The Children of the Massacre Have Been Sacrificed on the Altar of Money

Thomas Jefferson said that the tree of liberty must be refreshed from time to time with the blood of tyrants — and patriots. The purpose of the statement was to say that it is necessary to pay a price for freedom — and if necessary, to cause others to pay a price.

This liberty is the idea behind the establishment of the republic; a central concept within that idea is the right to bear arms. In 18th-century America, bearing arms was an expression of autonomy in the face of an oppressive empire: an established opportunity to rebel against a tyrant. The bearing of arms was a broad and significant root of the tree of liberty.

Hundreds of years have passed. Over the weekend, the American tree of liberty was refreshed by the blood of little school children, children whose parents raised them and loved them and dressed them in warm clothing and waited for them to come home. This massacre did not happen in a tough or urban neighborhood, but in the heartland of the American bourgeoisie: in green Connecticut, in one of the most pleasant and established parts of the state.

The national mourning requires that the media be cautious: the bearing of arms is a hot political topic. However, on the other side is the rest of the world, which looks at the world and doesn’t “concentrate on self-examination,” as one American television network self-righteously claimed yesterday.*

Far More Weapons than Yemen

The world looks at America and does not understand what appears to be an insanity, a violent madness that murders and destroys its sons and daughters. In this case, the victims were five- and six-year-old children that just began learning their letters.

It is easy to focus on lonely psychopaths that trouble America’s children again and again. However, they are not the story. Adam Lanza, the latest murderer, is not the story. He is a banal evil. The collective madness is in the story of his mother, Nancy Lanza. She was a regular woman and an excellent teacher — and also a woman who felt the need to keep more than three weapons, including a Glock pistol, a Sig pistol and a Bushmaster rifle.

All of this continues despite the abundance of research that shows how the presence of a gun in the home raises the chances of injury or death. In the American play, the gun doesn’t just appear in the first act; it shoots the first act. And then it shoots the second and third acts.

In America, there are 88 personal weapons for every 100 citizens. There is nothing like this anywhere else in the world. The nation coming after America is Yemen: only 55 weapons for every 100 citizens.

Why did Nancy Lanza, a Connecticut teacher who lived in a city in which not a single act of violence occurred this year, purchase enough professional weapons to destroy a small band of terrorists?

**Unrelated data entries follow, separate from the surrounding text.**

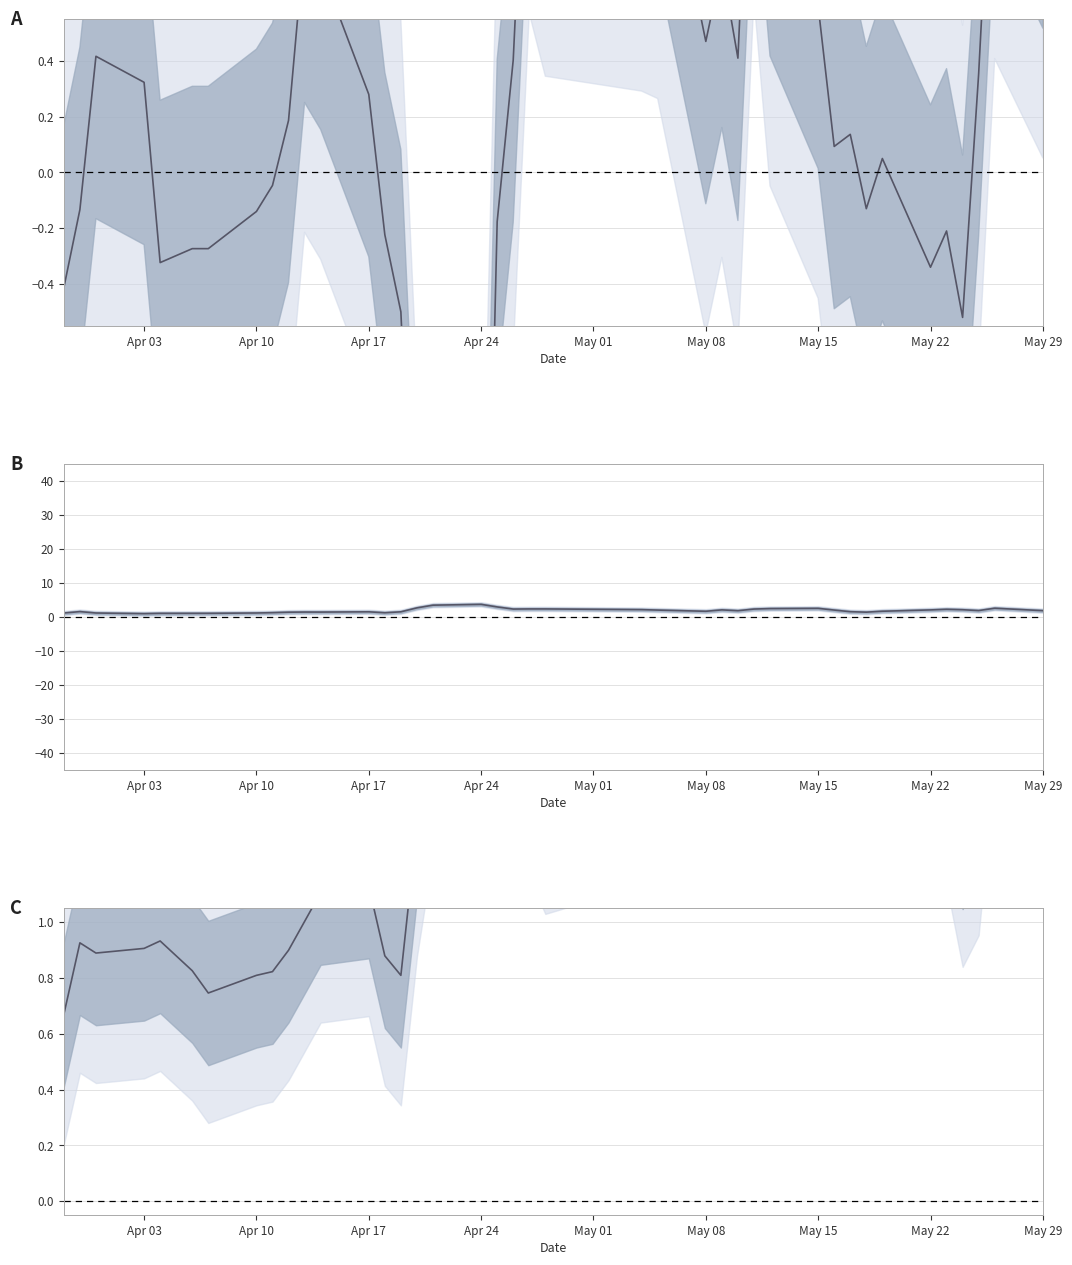

Where is 涨跌幅 nearest to the value 0?

May 29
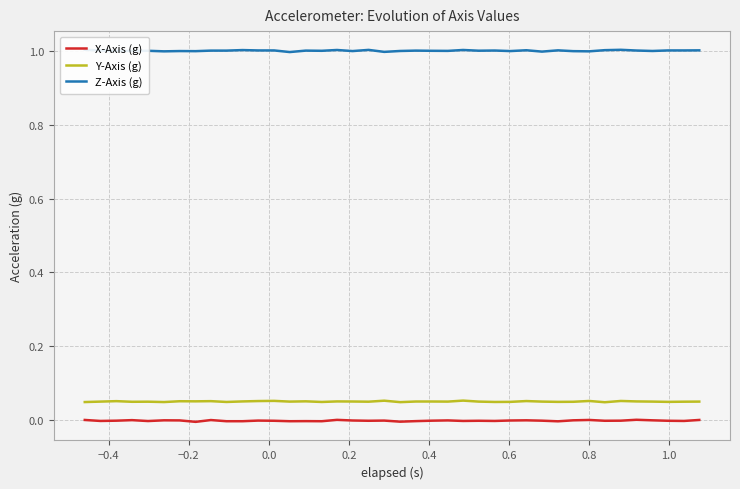

True or false: Y-Axis (g) and X-Axis (g) cross at least once.

False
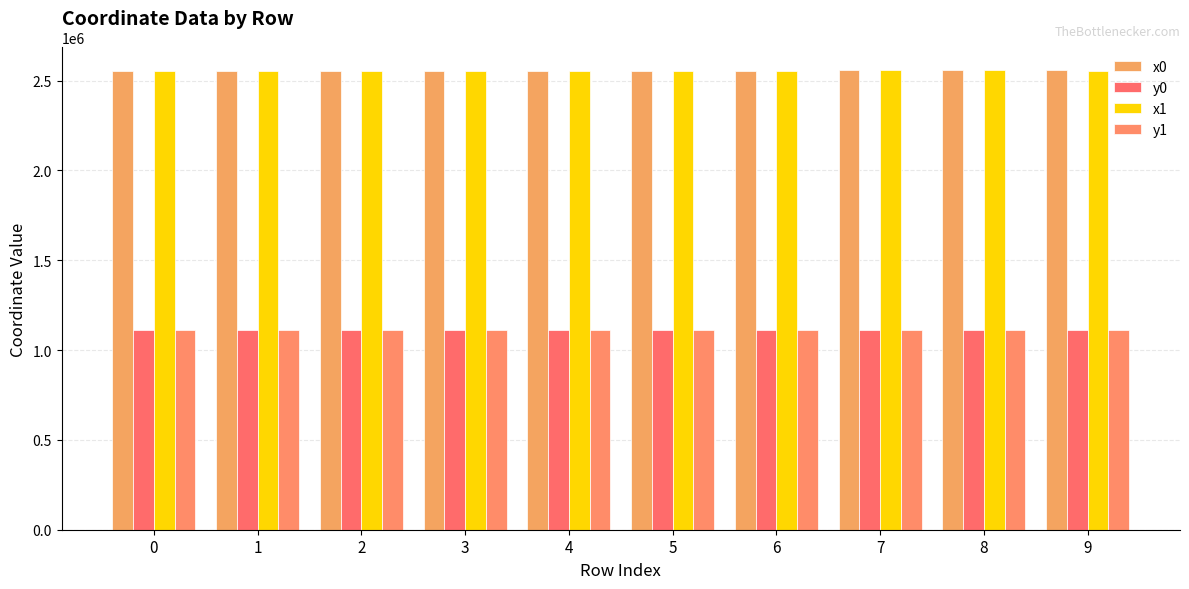

What is the average value of the x1 series?

2556159.4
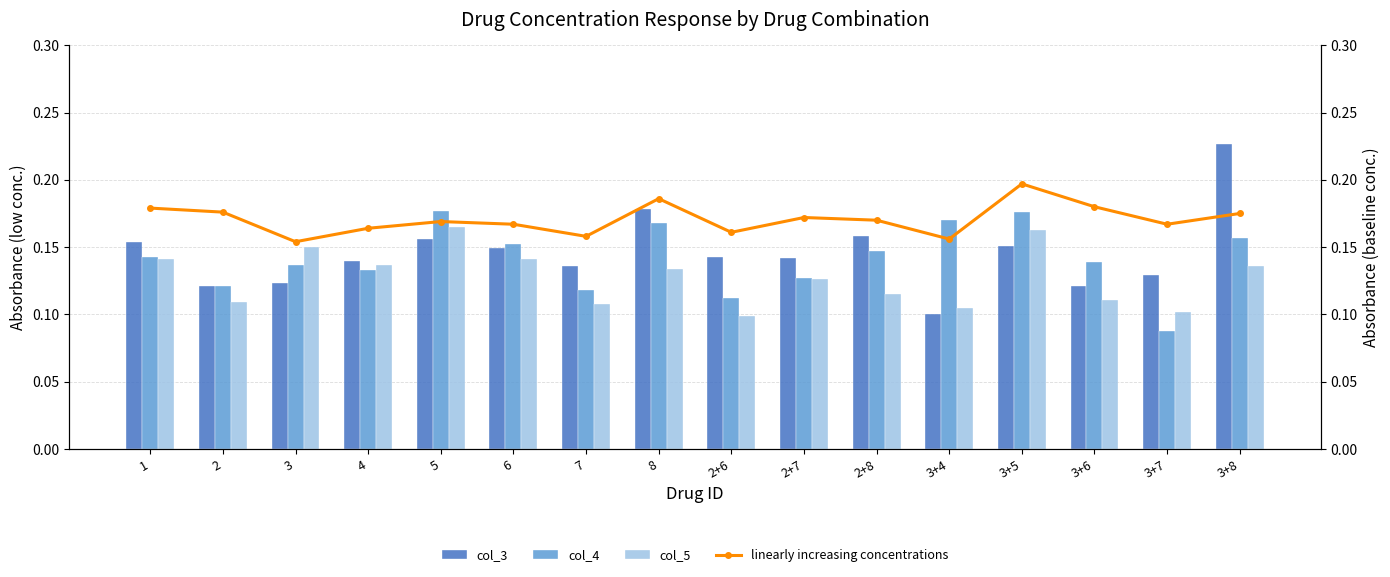

Does the chart contain stacked bars?

No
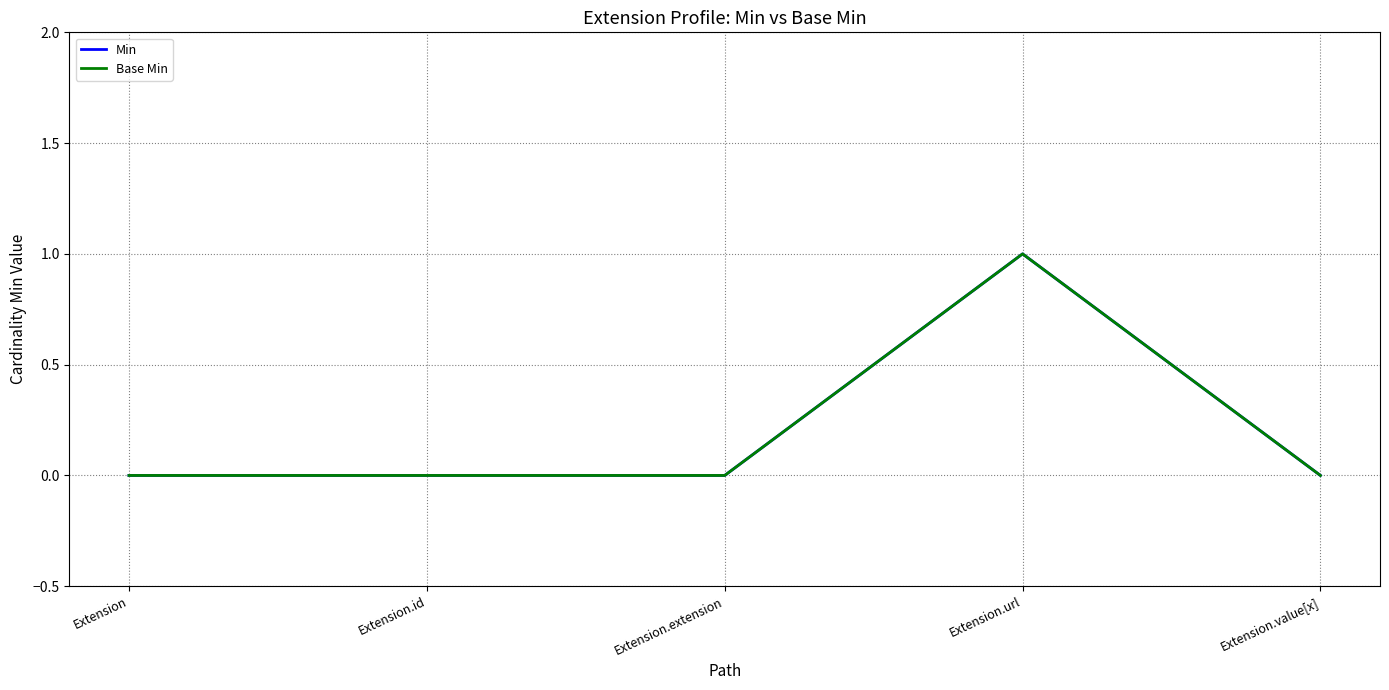

In Min, how many points are higher than both neighbors (excluding endpoints)?

1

Essentially, because she could.

The American constitution promises the right to bear arms; today, if you want, you can purchase in the United States a sniper rifle (12.55 millimeter) with a range of nine kilometers. It could bring down a helicopter. A background check is not required to purchase such a weapon.

Since 1982, over 60 mass murders have occurred in the United States; in 80 percent of these cases, the murderer had legal possession of the weapon. Statistics like these necessitate, rationally speaking, a change in the law. But rationale doesn’t live there. Money does.

When America experienced a deep crisis between 2008 and 2011, the weapons industry added 30 percent more jobs. The industry enjoyed yearly revenues of $6 billion, which consistently supported members of Congress and Senate. The weapons lobby (the NRA) and its representatives tell America the tale of American liberty again and again: a liberty which must, apparently, include weapons — and as many as possible. They perpetuate the routine lie that personal safety increases when you have a weapon (and will increase even more if you purchase a hunting rifle, a sniper rifle and an automatic submachine gun).

The truth is that the innocents of Connecticut and Columbine were not sacrificed on the altar of liberty, but on the altar of money and the strength of the NRA. The tree here is not the tree of liberty, but the tree of dollars.

The writer is the editor of foreign news for channel 10.

*Editor’s Note: Although correctly translated, this quotation could not be sourced.